──────── SUPPLIED MATERIAL
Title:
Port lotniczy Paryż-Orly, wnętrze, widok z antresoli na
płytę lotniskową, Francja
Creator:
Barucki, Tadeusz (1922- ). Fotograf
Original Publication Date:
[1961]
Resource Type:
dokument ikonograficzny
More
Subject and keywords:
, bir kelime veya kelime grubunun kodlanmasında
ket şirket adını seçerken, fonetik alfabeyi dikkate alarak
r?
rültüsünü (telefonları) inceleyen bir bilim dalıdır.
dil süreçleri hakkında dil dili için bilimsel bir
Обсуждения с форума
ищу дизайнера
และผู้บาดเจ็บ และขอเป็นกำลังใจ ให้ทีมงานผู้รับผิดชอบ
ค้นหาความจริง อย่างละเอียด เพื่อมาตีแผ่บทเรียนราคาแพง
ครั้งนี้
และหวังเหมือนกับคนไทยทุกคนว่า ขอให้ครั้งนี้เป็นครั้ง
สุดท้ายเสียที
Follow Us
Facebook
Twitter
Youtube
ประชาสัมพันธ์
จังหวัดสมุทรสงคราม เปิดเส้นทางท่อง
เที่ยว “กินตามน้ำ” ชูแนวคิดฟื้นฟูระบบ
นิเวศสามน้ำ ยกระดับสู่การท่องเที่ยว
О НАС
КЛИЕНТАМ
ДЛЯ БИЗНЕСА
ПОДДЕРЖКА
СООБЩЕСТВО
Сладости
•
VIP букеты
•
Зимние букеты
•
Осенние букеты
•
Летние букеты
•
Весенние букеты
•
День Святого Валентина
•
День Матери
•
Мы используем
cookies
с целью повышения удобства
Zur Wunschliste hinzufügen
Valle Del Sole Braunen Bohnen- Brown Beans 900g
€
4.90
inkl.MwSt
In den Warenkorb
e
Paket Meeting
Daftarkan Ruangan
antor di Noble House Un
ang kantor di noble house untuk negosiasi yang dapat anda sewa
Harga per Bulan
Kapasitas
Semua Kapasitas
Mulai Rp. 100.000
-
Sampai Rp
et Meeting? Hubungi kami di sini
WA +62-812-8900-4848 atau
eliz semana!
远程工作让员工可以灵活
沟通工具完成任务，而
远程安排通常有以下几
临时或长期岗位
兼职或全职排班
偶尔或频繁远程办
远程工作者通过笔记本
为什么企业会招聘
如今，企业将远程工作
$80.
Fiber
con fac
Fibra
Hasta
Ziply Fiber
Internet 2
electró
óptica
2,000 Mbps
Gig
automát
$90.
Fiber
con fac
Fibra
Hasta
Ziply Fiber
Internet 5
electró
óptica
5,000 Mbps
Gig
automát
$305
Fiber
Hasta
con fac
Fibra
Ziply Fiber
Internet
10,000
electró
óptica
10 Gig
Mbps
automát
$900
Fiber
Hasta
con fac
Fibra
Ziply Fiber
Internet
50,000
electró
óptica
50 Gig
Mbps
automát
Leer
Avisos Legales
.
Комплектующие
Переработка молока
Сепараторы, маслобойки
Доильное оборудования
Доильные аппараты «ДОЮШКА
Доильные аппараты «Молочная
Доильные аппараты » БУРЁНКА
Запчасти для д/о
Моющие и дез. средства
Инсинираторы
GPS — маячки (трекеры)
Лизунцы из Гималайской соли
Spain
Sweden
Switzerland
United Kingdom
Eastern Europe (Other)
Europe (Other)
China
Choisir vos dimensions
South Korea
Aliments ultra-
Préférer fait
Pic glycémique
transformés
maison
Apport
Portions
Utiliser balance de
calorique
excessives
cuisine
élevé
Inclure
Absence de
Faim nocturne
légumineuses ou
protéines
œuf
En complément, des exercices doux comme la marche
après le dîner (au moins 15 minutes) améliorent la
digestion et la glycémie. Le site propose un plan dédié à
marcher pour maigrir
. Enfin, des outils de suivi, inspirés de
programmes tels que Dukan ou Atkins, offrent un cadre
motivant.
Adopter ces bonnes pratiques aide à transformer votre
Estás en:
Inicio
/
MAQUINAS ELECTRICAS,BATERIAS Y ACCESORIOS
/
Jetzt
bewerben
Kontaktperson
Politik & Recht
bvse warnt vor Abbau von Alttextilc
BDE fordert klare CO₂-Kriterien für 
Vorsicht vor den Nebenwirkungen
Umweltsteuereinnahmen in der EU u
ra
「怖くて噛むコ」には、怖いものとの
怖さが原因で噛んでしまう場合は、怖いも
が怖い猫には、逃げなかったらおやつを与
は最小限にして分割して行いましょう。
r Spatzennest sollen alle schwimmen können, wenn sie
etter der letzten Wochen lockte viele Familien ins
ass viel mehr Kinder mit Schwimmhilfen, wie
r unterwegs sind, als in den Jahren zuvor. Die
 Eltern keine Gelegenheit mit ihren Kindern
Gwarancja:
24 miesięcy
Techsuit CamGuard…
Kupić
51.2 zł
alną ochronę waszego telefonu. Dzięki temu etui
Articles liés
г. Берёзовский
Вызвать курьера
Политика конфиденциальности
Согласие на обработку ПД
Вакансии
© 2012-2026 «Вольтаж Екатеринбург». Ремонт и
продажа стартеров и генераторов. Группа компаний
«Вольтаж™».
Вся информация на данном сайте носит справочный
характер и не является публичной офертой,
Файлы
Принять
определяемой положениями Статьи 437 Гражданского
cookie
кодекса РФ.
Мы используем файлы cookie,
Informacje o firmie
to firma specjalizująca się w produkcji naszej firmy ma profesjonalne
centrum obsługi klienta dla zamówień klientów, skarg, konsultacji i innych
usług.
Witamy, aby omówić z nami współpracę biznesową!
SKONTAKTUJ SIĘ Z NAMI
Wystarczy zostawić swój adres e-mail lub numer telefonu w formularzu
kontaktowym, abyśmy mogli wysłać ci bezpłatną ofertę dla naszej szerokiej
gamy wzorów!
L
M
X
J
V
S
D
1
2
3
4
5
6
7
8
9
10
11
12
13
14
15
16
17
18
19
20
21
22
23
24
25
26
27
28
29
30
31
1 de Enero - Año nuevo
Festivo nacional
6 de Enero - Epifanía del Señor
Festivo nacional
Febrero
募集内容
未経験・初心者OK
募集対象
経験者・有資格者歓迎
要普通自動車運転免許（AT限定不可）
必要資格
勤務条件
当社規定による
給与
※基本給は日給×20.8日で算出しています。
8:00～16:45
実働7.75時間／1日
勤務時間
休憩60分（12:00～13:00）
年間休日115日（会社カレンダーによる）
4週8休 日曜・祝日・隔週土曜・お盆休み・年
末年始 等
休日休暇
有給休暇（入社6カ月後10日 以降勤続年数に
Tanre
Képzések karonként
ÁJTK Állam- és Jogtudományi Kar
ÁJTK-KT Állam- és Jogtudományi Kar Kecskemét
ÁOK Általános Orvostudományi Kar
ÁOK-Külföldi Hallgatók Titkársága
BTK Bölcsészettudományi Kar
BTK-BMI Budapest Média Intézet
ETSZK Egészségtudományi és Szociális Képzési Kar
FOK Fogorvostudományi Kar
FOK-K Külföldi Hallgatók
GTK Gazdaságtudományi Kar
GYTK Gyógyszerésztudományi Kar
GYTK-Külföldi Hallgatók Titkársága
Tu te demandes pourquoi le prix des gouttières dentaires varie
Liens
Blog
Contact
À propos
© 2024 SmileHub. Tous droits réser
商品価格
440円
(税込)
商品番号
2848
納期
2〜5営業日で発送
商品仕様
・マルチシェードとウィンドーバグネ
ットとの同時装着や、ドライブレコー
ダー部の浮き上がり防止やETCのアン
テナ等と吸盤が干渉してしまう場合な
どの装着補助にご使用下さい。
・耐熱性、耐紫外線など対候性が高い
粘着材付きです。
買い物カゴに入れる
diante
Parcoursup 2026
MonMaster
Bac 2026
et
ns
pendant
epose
────────────────
WRITTEN TASK >>
Precisely the lines between those holding "BDE fordert klare CO₂-Kriterien für" and "Согласие на обработку ПД", inclusive, are to be reproduced from the listing above, with nothing added.

ANSWER AREA >>
BDE fordert klare CO₂-Kriterien für 
Vorsicht vor den Nebenwirkungen
Umweltsteuereinnahmen in der EU u
ra
「怖くて噛むコ」には、怖いものとの
怖さが原因で噛んでしまう場合は、怖いも
が怖い猫には、逃げなかったらおやつを与
は最小限にして分割して行いましょう。
r Spatzennest sollen alle schwimmen können, wenn sie
etter der letzten Wochen lockte viele Familien ins
ass viel mehr Kinder mit Schwimmhilfen, wie
r unterwegs sind, als in den Jahren zuvor. Die
 Eltern keine Gelegenheit mit ihren Kindern
Gwarancja:
24 miesięcy
Techsuit CamGuard…
Kupić
51.2 zł
alną ochronę waszego telefonu. Dzięki temu etui
Articles liés
г. Берёзовский
Вызвать курьера
Политика конфиденциальности
Согласие на обработку ПД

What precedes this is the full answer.